Problem
Given an XElement, what is its XPath?
Preface
Many XPaths can be used that will select an XML element. To select one and only one element, indexes need to be used. For example, given the following XML data:
<people> <person> <name> <first>Chris</first> </name> </person> <person> ... </people>
The XPath “/people/person” will select all the “person” elements that are children to “people.” To refer to the first “person” element, its index needs to be used in the XPath.
Like an array, an [index] can be used to refer to a specific node. In XPath, indexes begin at 1, not 0. To select the first “person” element, then, the XPath “/people/person[1]” must be used.

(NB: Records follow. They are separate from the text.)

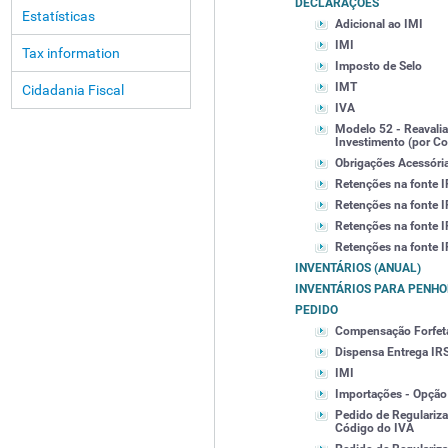
DECLARAÇÕES
Estatísticas
Adicional ao IMI
IMI
Tax information
Imposto de Selo
IMT
Cidadania Fiscal
IVA
Modelo 52 - Reavalia
Investimento (por Con
Obrigações Acessóri
Retenções na fonte I
Retenções na fonte IR
Retenções na fonte IR
Retenções na fonte IR
INVENTÁRIOS (ANUAL)
INVENTÁRIOS PARA PENH
PEDIDO
Compensação Forfetá
Dispensa Entrega IR
IMI
Importações - Opção
Pedido de Regularizaç
Código do IVA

I think of this as an “absolute” XPath, because it points directly to one specific element, and is not relative. Therefore, when I ask, “given an element, what is its XPath?”, I am referring to its absolute XPath—an XPath expression that will always return a specific element and its children, if it exists.
Solution
The following code snippet uses extension methods to get an absolute XPath to an XElement:
using System;
using System.Linq.Xml;
/// <summary>Extension methods for the .NET 3.5 System.Xml.Linq namespace</summary>
public static class XExtensions
{
/// <summary>
/// Get the absolute XPath to a given XElement
/// (e.g. "/people/person[6]/name[1]/last[1]").
/// </summary>
/// <param name="element">
/// The element to get the index of.
/// </param>
public static string AbsoluteXPath(this XElement element)
{
if (element == null)
{
throw new ArgumentNullException("element");
}
Func<XElement, string> relativeXPath = e =>
{
int index = e.IndexPosition();
string name = e.Name.LocalName;
// If the element is the root, no index is required
return (index == -1) ? "/" + name : string.Format
(
"/{0}[{1}]",
name,
index.ToString()
);
};
var ancestors = from e in element.Ancestors()
select relativeXPath(e);
return string.Concat(ancestors.Reverse().ToArray()) +
relativeXPath(element);
}
/// <summary>
/// Get the index of the given XElement relative to its
/// siblings with identical names. If the given element is
/// the root, -1 is returned.
/// </summary>
/// <param name="element">
/// The element to get the index of.
/// </param>
public static int IndexPosition(this XElement element)
{
if (element == null)
{
throw new ArgumentNullException("element");
}
if (element.Parent == null)
{
return -1;
}
int i = 1; // Indexes for nodes start at 1, not 0
foreach (var sibling in element.Parent.Elements(element.Name))
{
if (sibling == element)
{
return i;
}
i++;
}
throw new InvalidOperationException
("element has been removed from its parent.");
}
}
Skip Sailors said
I like it for a display mechanism, but it’s not doing namespaces, so it’s not drag-and-drop locator of for documents with namespaces.
[TestMethod]
public void TestALotOfPaths()
{
IEnumerable elementList = testSchema.Descendants();
foreach (XElement expectedElement in elementList)
{
string path = expectedElement.AbsoluteXpath();
XElement actualElement = testSchema.XPathSelectElement(path);
// if expected element has a namespace then actual doesn’t match
Assert.AreEqual(expectedElement, actualElement);
}
}
jawahar said
That’s working.
Thank you that it saved a lot of time.